-- Start of MATERIAL SHOWN --
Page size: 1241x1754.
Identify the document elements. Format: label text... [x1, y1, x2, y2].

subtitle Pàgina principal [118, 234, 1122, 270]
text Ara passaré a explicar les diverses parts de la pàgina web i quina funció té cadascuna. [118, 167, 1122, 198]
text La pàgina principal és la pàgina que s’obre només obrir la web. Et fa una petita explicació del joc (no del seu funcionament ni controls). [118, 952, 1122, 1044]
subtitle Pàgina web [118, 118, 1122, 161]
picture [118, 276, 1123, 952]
-- End of MATERIAL SHOWN --
• [GIVEN REQUEST]
Copy out these lines word for word.

• [SOLUTION TO THIS EXERCISE]
Page size: 1241x1754.
Identify the document elements. Format: label text... [x1, y1, x2, y2].

subtitle Pàgina principal [118, 234, 1122, 270]
text Ara passaré a explicar les diverses parts de la pàgina web i quina funció té cadascuna. [118, 167, 1122, 198]
text La pàgina principal és la pàgina que s’obre només obrir la web. Et fa una petita explicació del joc (no del seu funcionament ni controls). [118, 952, 1122, 1044]
subtitle Pàgina web [118, 118, 1122, 161]
picture [118, 276, 1123, 952]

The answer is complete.